(Beginning of Data to process)
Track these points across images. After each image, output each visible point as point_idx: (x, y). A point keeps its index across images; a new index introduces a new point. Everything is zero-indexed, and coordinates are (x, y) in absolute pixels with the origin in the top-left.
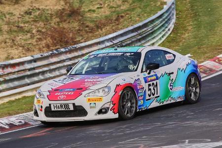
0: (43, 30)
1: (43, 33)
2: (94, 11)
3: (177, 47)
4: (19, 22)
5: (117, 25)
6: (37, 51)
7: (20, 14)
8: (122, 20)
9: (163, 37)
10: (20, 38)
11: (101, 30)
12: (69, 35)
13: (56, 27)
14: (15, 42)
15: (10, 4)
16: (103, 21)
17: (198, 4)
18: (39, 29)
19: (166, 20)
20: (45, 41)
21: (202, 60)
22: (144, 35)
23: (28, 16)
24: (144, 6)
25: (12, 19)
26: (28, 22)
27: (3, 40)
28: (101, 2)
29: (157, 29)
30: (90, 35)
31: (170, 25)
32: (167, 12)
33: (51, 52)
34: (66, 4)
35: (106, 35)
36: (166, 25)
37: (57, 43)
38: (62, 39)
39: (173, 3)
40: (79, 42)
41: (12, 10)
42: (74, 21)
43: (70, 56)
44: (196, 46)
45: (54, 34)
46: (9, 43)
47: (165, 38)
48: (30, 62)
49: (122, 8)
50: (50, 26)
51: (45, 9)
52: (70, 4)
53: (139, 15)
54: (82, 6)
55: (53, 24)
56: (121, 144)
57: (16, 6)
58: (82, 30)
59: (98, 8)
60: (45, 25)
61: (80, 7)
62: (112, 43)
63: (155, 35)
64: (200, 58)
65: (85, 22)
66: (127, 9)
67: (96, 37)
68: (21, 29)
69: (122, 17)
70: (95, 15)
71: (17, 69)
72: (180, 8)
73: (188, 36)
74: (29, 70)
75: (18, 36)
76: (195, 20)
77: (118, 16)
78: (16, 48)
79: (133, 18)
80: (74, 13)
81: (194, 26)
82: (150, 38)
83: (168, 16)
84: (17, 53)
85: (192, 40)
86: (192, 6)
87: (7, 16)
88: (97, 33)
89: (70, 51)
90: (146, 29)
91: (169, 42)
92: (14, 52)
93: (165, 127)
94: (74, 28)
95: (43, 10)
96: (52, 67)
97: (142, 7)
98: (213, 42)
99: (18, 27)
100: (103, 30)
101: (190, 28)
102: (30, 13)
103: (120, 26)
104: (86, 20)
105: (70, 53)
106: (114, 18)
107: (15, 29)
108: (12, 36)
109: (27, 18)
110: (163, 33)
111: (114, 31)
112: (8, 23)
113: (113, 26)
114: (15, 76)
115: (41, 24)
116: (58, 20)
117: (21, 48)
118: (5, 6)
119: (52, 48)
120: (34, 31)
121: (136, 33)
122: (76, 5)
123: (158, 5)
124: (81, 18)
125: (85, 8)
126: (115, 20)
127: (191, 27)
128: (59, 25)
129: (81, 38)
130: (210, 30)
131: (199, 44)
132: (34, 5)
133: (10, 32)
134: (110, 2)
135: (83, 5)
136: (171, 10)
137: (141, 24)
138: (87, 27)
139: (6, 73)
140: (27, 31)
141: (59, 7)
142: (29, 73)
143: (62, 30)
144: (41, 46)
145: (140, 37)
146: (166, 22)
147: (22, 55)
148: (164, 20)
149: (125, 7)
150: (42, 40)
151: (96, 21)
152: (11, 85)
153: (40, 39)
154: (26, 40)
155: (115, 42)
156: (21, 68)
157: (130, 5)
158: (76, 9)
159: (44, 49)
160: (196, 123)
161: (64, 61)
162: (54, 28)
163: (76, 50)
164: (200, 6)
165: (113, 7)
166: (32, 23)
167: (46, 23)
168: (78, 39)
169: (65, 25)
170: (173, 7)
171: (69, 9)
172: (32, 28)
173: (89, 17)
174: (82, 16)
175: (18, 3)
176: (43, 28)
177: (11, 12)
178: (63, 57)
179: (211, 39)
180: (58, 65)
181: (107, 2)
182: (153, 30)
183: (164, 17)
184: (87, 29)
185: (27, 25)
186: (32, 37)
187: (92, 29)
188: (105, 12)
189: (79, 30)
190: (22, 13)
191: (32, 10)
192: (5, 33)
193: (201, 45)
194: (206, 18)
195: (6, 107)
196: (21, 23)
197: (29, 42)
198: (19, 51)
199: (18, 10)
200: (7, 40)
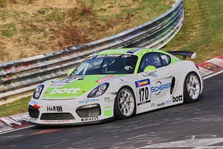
(End of Data to process)
Problem to solve
Copy out every line above that contains the string "with". Case counts.

Output of the exercise
Track these points across images. After each image, output each visible point as point_idx: (x, y). A point keeps its index across images; a new index introduces a new point. Everything is zero-indexed, and coordinates are (x, y) in absolute pixels with the origin in the top-left.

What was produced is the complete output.